Sub-pages "within" the Wikipedia


1: to serve as an improper cross-reference to related material.
2: to serve as an proper cross-reference to related material.

OK - now we enter a realm of opinion as to what is proper and/or improper. Hopefully all would agree that Australia/Sydney is improper, as Sydney deserves to be a main article.

Let's take a slightly more vague example: "Philosophers/Wittgenstein". To me, this is identical to the above. Wittgenstein deserves his own entry.

OK, let's make it harder: "Wittgenstein/Philosophical thinking".
The alternatives are

  • "Wittgenstein - Philosophical thinking" (a separate page),
  • "Wittgenstein" and a heading somewhere down the page reading "Philosophical thinking".

My vote is for "Wittgenstein - Philosophical thinking" as a separate page, and appropriate cross-links on the biography page. My reasoning follows.

Hierarchical thought - implicit vs explicit.

This is an explicit hierarchy:

  • Australia
See also : Wikipedia commentaryAustralia/Sydney
See also : Wikipedia commentaryAustralia/Sydney/Public transport system

This is an implicit hierarchy:

  • Australia
See also : Wikipedia commentarySydney, Australia
See also : Wikipedia commentarySydney, Australia - public transport system

Each page in this latter hierarchy is a separate page, yet they are all logically associated. So what we are arguing about is not whether subpages should exist, but about the choice between an implicit or an explicit heirarchy.

"Hierarchy" (at least in the information management industry) has a very rigid definition - "one parent, one or more children". The reality is, however, that no article in the Wikipedia is in a hierarchy.

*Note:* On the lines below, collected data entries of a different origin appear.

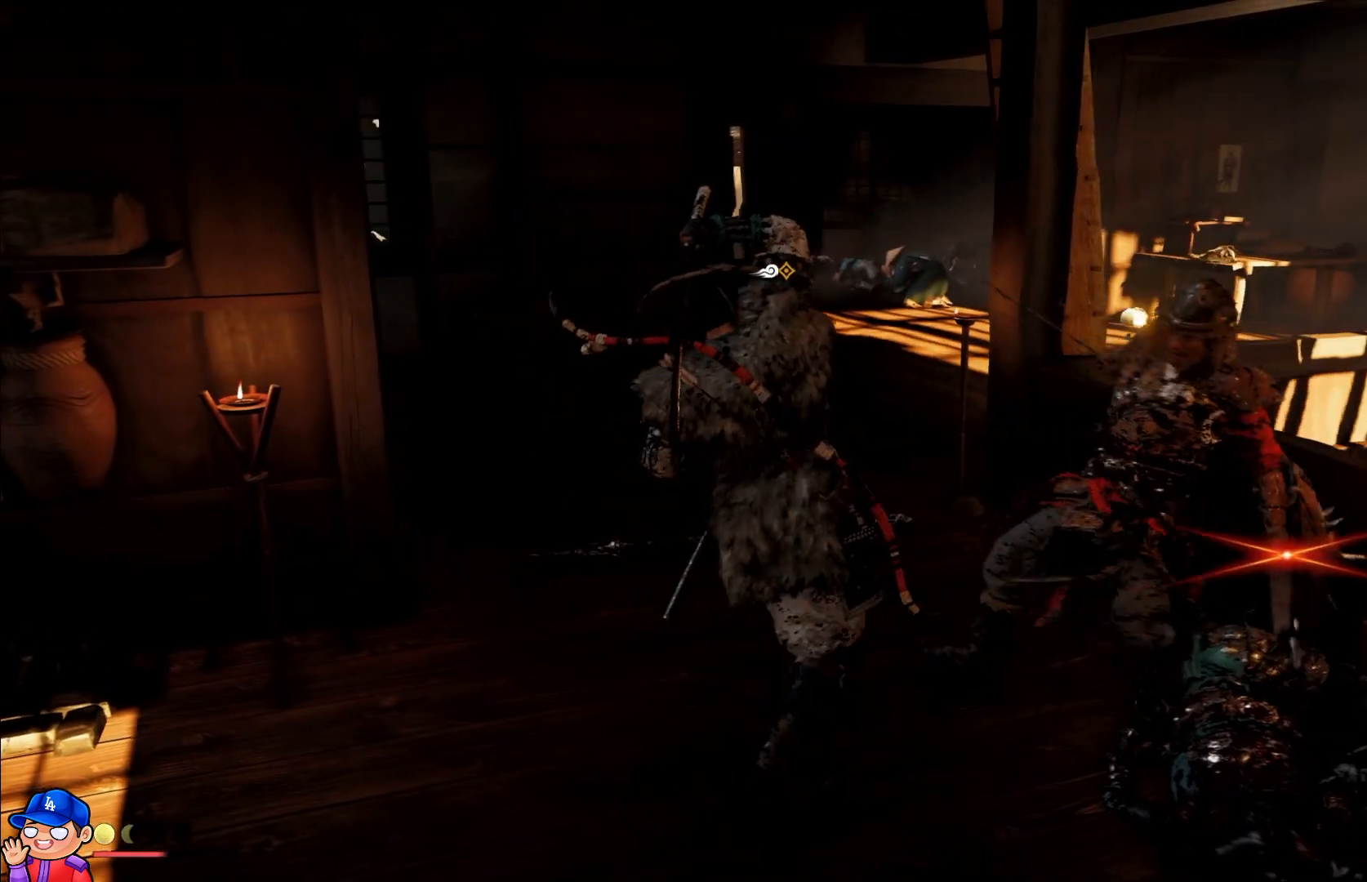
{"buttons": ["SQUARE"], "left_stick": "center", "right_stick": "center", "events": [[33, "SQUARE", "up"], [117, "SQUARE", "down"], [200, "SQUARE", "up"], [283, "SQUARE", "down"], [350, "SQUARE", "up"], [450, "SQUARE", "down"]]}
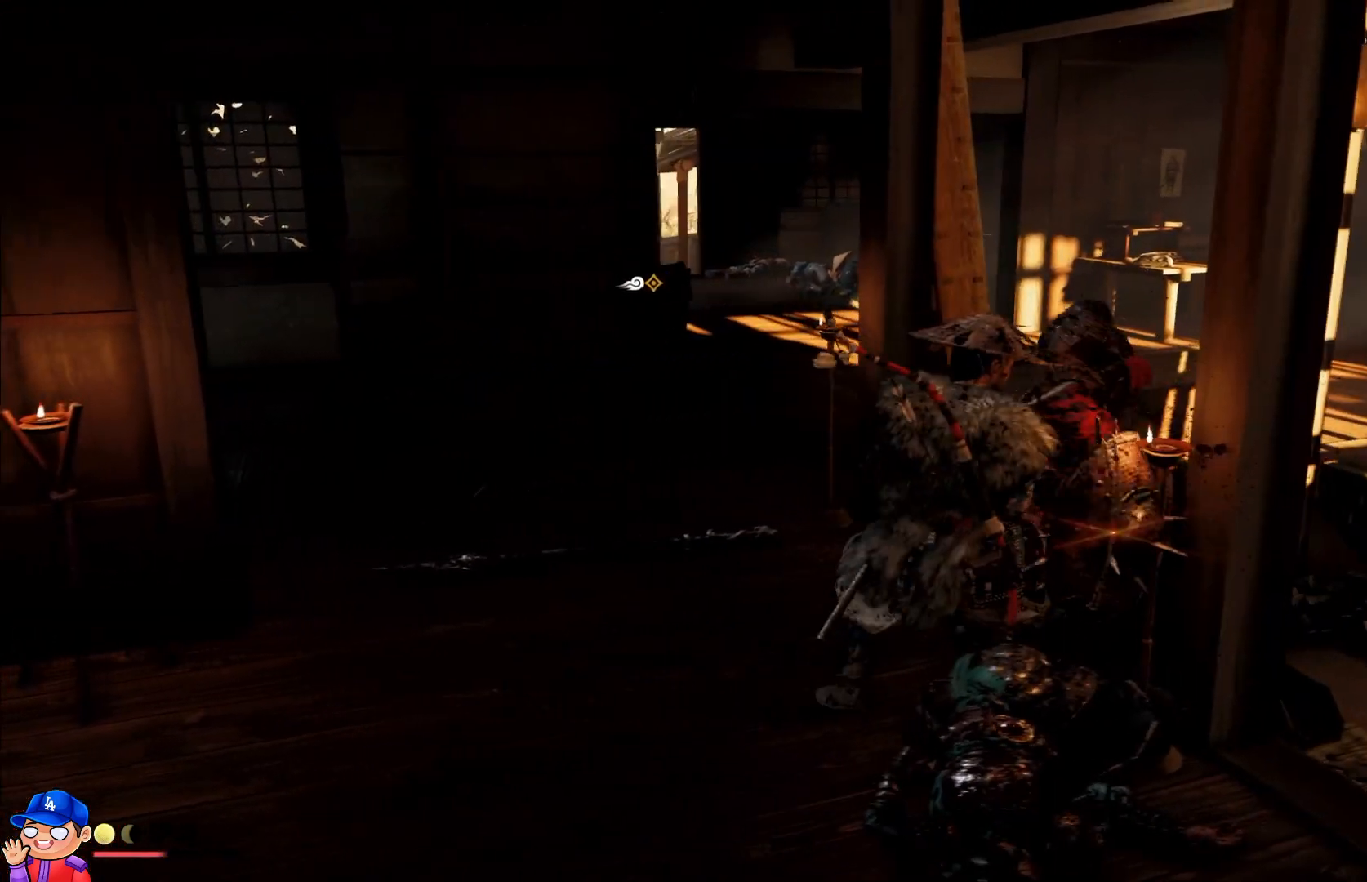
{"buttons": [], "left_stick": "center", "right_stick": "center", "events": [[17, "SQUARE", "up"], [100, "SQUARE", "down"], [150, "SQUARE", "up"], [250, "SQUARE", "down"], [300, "SQUARE", "up"], [417, "SQUARE", "down"], [500, "SQUARE", "up"]]}
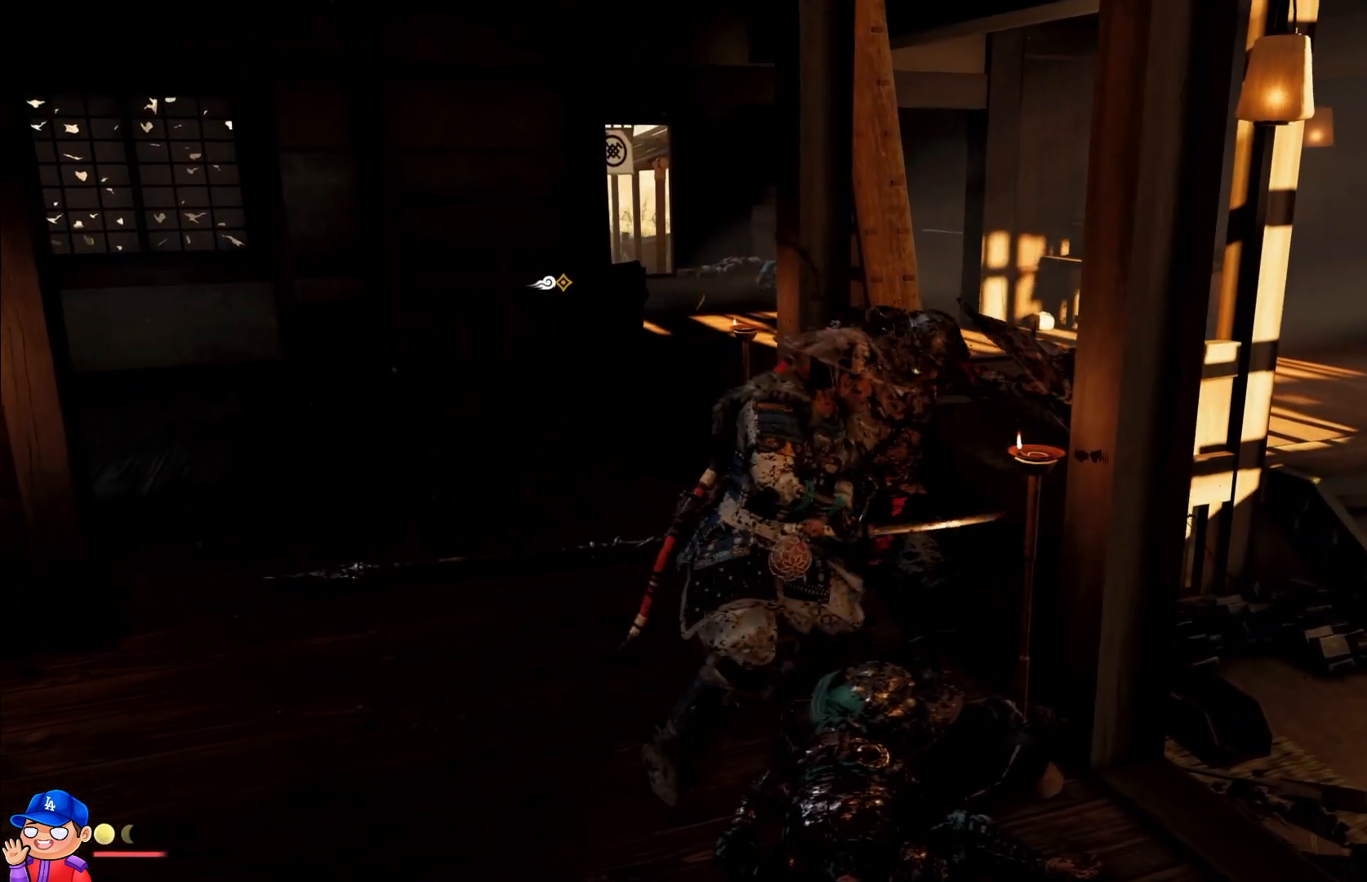
{"buttons": ["SQUARE"], "left_stick": "center", "right_stick": "center", "events": [[100, "SQUARE", "down"], [167, "SQUARE", "up"], [267, "SQUARE", "down"], [367, "SQUARE", "up"], [450, "SQUARE", "down"]]}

So lets meet a (potentially new) term) - Heterarchy. Descendants with multiple parents are in "heterarchies (for a lovely diagram of a heterarchy see [2]) I am contending that ALL articles in the Wikipedia are heterarchical in nature. Hence Sydney is a descendant category of Australia, Regional capitals (and not national, dammit), Lord Sydney, New South Wales, Olympics, etc etc etc.

I challenge anyone to find a heirarchy in the Wikipedia (in the sense of "one parent").

During the creation of an article I am COMPLETELY in favour of "chunkifying" an article into "metapages" of the type described earlier. (Note - metapages get ignored by the search engine). This gives me a development environment, and also prevents me from creating endless duplicate pages on the same topic (one person creates Sydney as a child category of Olympics, another creates Olympics as a child of Sydney, etc).

However, even in this context the administrator should have the facility to a) retrieve all attached metapages, and b) convert any he/she sees fit to actual pages and c) using a script, correct the link entries on the originating pages.

Even an article such as "Wittgenstein - Bibliography" deserves to be on it's own - after all this is a child category of "Bibliographies" as well.

Most people's objection to the removal of subpages involves arguments along the lines of "but it belongs together!" Here we are thinking in terms of a paper encyclopedia instead of a naturally heterarchical medium like the Wiki environment. Yes they do belong together, but this doesn't mean they need to be linked via subpages - after all it is in reality just a bunch of ones and zeros on a hard drive somewhere.

The chief obstacle to removing the subpages is the fact that we cannot put commas, dashes and other punctuation into page titles. When that is repaired, I can see the need for subpages being removed entirely, except with regards to the metapages defined earlier.

OK, I think I'm done for now.

Two notes. One, as argued above, that a feature is being used for conflicting purposes is not an argument to trash the feature, it is an argument to stop using it for one or the other purpose. Two, some pages actually do associate to one and only one other. Bibliography pages might not, although I really don't see how the references of one page matter at all to another, but Talk and Alternate pages certainly do. Such things don't need subpages, but they are more conveniently placed there - for instance moving is easier when the links don't need to be renamed - and I think this convenience is being neglected.


Minor correction: we can use commas and dashes in titles, at least with the current software. We cannot use most other punctuation including apostraphes and parentheses.